**DATA FOR PROCESSING**
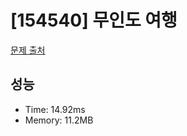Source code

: # [154540] 무인도 여행

[문제 출처](https://school.programmers.co.kr/learn/courses/30/lessons/154540)

## 성능

- Time: 14.92ms
- Memory: 11.2MB
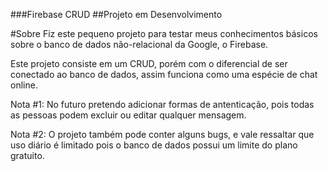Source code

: ###Firebase CRUD
##Projeto em Desenvolvimento

#Sobre
Fiz este pequeno projeto para testar meus conhecimentos básicos sobre o banco de dados não-relacional da Google, o Firebase.

Este projeto consiste em um CRUD, porém com o diferencial de ser conectado ao banco de dados, assim funciona como uma espécie de chat online.

Nota #1: No futuro pretendo adicionar formas de antenticação, pois todas as pessoas podem excluir ou editar qualquer mensagem.

Nota #2: O projeto também pode conter alguns bugs, e vale ressaltar que uso diário é limitado pois o banco de dados possui um limite do plano gratuito.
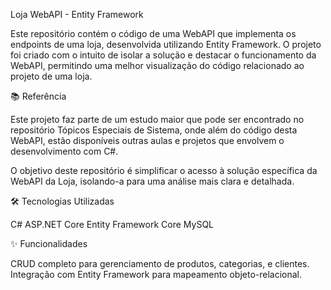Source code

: 
Loja WebAPI - Entity Framework

Este repositório contém o código de uma WebAPI que implementa os endpoints de uma loja, desenvolvida utilizando Entity Framework. 
O projeto foi criado com o intuito de isolar a solução e destacar o funcionamento da WebAPI, permitindo uma melhor visualização do código relacionado ao projeto de uma loja.

📚 Referência

Este projeto faz parte de um estudo maior que pode ser encontrado no repositório Tópicos Especiais de Sistema, onde além do código desta WebAPI, 
estão disponíveis outras aulas e projetos que envolvem o desenvolvimento com C#.

O objetivo deste repositório é simplificar o acesso à solução específica da WebAPI da Loja, isolando-a para uma análise mais clara e detalhada.

🛠️ Tecnologias Utilizadas

C#
ASP.NET Core
Entity Framework Core
MySQL

✨ Funcionalidades

CRUD completo para gerenciamento de produtos, categorias, e clientes.
Integração com Entity Framework para mapeamento objeto-relacional.

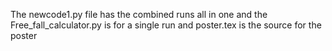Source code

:The newcode1.py file has the combined runs all in one and the Free_fall_calculator.py is for a single run and poster.tex is the source for the poster
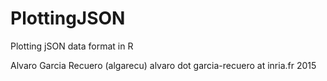 # PlottingJSON
Plotting jSON data format in R

Alvaro Garcia Recuero
(algarecu)
alvaro dot garcia-recuero at inria.fr
2015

**TASK**
Give the data again word for word, without images.

**ANSWER AREA**
Source code

: # [154540] 무인도 여행

[문제 출처](https://school.programmers.co.kr/learn/courses/30/lessons/154540)

## 성능

- Time: 14.92ms
- Memory: 11.2MB
Source code

: ###Firebase CRUD
##Projeto em Desenvolvimento

#Sobre
Fiz este pequeno projeto para testar meus conhecimentos básicos sobre o banco de dados não-relacional da Google, o Firebase.

Este projeto consiste em um CRUD, porém com o diferencial de ser conectado ao banco de dados, assim funciona como uma espécie de chat online.

Nota #1: No futuro pretendo adicionar formas de antenticação, pois todas as pessoas podem excluir ou editar qualquer mensagem.

Nota #2: O projeto também pode conter alguns bugs, e vale ressaltar que uso diário é limitado pois o banco de dados possui um limite do plano gratuito.
Source code

: 
Loja WebAPI - Entity Framework

Este repositório contém o código de uma WebAPI que implementa os endpoints de uma loja, desenvolvida utilizando Entity Framework. 
O projeto foi criado com o intuito de isolar a solução e destacar o funcionamento da WebAPI, permitindo uma melhor visualização do código relacionado ao projeto de uma loja.

📚 Referência

Este projeto faz parte de um estudo maior que pode ser encontrado no repositório Tópicos Especiais de Sistema, onde além do código desta WebAPI, 
estão disponíveis outras aulas e projetos que envolvem o desenvolvimento com C#.

O objetivo deste repositório é simplificar o acesso à solução específica da WebAPI da Loja, isolando-a para uma análise mais clara e detalhada.

🛠️ Tecnologias Utilizadas

C#
ASP.NET Core
Entity Framework Core
MySQL

✨ Funcionalidades

CRUD completo para gerenciamento de produtos, categorias, e clientes.
Integração com Entity Framework para mapeamento objeto-relacional.

Source code

:The newcode1.py file has the combined runs all in one and the Free_fall_calculator.py is for a single run and poster.tex is the source for the poster
 # PlottingJSON
Plotting jSON data format in R

Alvaro Garcia Recuero
(algarecu)
alvaro dot garcia-recuero at inria.fr
2015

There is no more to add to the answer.